◆ **Directives**:
1 – Copy word for word the section of the passage on neo-liberalism and politics from "The new politician" to "had warned against.".
2 – Shorten the paragraph beginning "One of the consequences of the collapse" in the passage on neo-liberalism and politics, keeping its main facts.

◆ **Extract provided**:
^^^^^^^^^^^^^^^^

One of the consequences of the collapse of socialism and the rise of neo-liberal ideology has been the “hollowing out” of the state, which has reduced the political sphere to mere administration. Thus, in contrast to an earlier period when critical questions were being politically contested, today the assumption is that all major political questions have been resolved and the only role left for politics is to decide upon who administers the externally determined priorities.
The neo-liberal claim of the “end of politics” has opened the way for a new political type. Whilst earlier, people who engaged in politics were ideologically committed individuals with well seasoned political consciousnesses forged through the hard experience of grassroots political engagement, defeat, humiliation, reversal, failure and success, the young politician of the early 20th century has walked a different path.
The new politician is at best a trained technocrat.
A “marketed” creature from the outset, he is surrounded by paid speech writers, image consultants, and a coterie of advisors. He believes deeply in the idea that “anyone can be a parliamentarian” simply because his own path to success has borne out this truth.
It is his early insight into the rise of this social type in the early 1990s, that led Rex Nettleford to warn against the rise of the manager and the rejection of the leader: “So many of us wish to do things right as the manager does, rather than do the right things as good leaders always do.”
Today the Caribbean is in the deep throes of the political decline that Nettleford had warned against.

^^^^^^^^^^^^^^^^

◆ **Given information**:
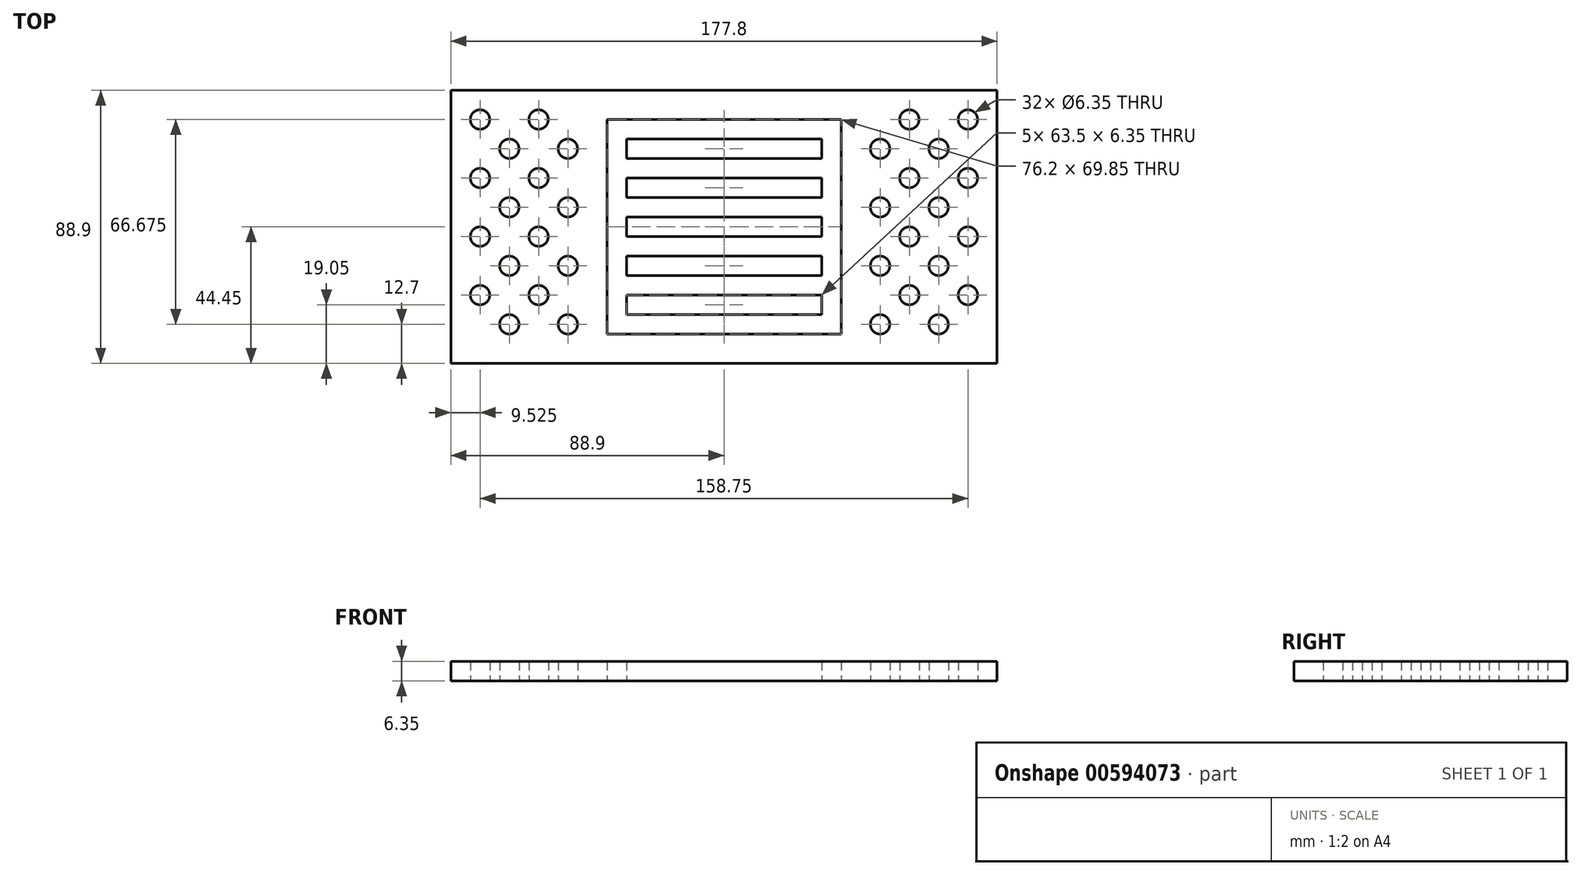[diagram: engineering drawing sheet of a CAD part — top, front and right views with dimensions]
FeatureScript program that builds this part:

^^^^^^^^^^^^^^^^

◆ **Final answers**:
1 –
The new politician is at best a trained technocrat.
A “marketed” creature from the outset, he is surrounded by paid speech writers, image consultants, and a coterie of advisors. He believes deeply in the idea that “anyone can be a parliamentarian” simply because his own path to success has borne out this truth.
It is his early insight into the rise of this social type in the early 1990s, that led Rex Nettleford to warn against the rise of the manager and the rejection of the leader: “So many of us wish to do things right as the manager does, rather than do the right things as good leaders always do.”
Today the Caribbean is in the deep throes of the political decline that Nettleford had warned against.

2 – The collapse of socialism and the rise of neo-liberal ideology have "hollowed out" the state, reducing politics to administration. Critical questions were once politically contested. Now all major political questions are assumed settled, and politics only decides who administers externally determined priorities.